CRISPR/Cas9 was described as a bacterial “immune system” that uses targeted introduction of DNA double-strand breaks (DSBs) to destroy nucleic acids of foreign origin. In the majority of CRISPR/Cas9 medical applications, the goal is to make it as precise and specific as possible. Additional DSBs might be a source of unpredictable side effects caused by faulty repair leading to, e.g., gene knockouts, chromosomal aberrations, or exhaustion of repair capabilities resulting in cell-cycle arrest and programmed cell death (PCD). We hypothesized that we could take advantage of the latter process to deliberately trigger PCD in malignant cells. The human and other eukaryotic genomes contain noncoding repetitive elements of several types. These repetitive elements can be used to introduce large numbers of DSBs into the human genome with one single guide RNA (sgRNA). 

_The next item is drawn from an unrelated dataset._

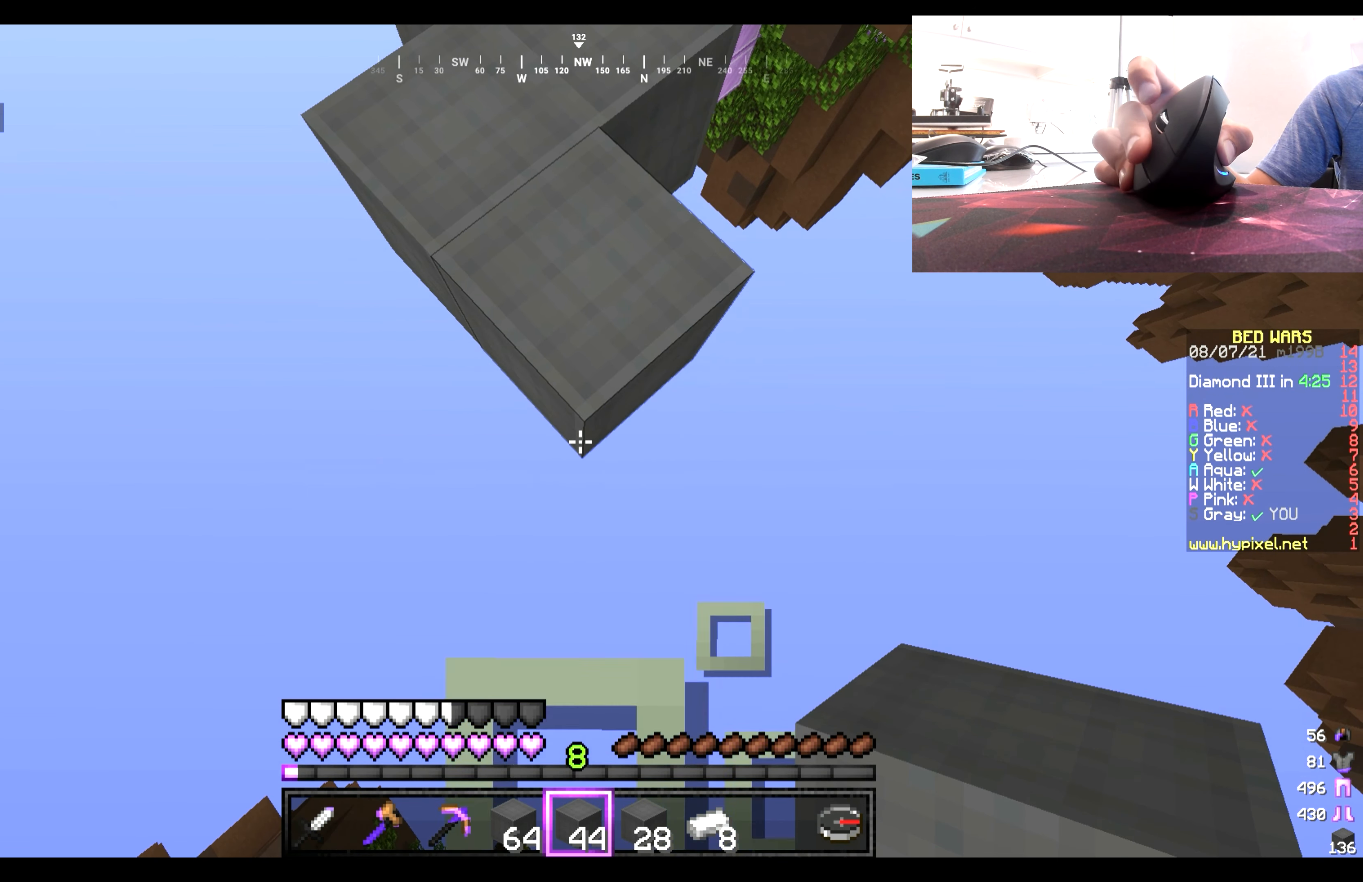
{"keys": ["s"], "mouse": ["right"], "events": [[500, "mouse_right", "down"]]}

To this aim, we generated CRISPR-to-kill (C2K) lentiviral and virus-like particles (LV and VLP) targeting highly repetitive Short Interspersed Nuclear Elements SINE/Alu sequences to trigger programmed cell death. The selected Alu-specific sgRNA has over 15,000 perfectly matched target sites within the human genome. We demonstrate that C2K-Alu-vectors selectively killed human, but not murine cell lines. More importantly, they efficiently inhibited the growth of cancer cells, including largely treatment-resistant patient-derived, “stem-like” glioblastoma cell lines. Our data provide proof-of-concept for the potential of C2K as a novel treatment strategy hard to be overcome by common resistance mechanisms. In combination with tumour-targeting approaches, the C2K system might therefore represent a promising tool for cancer gene therapy.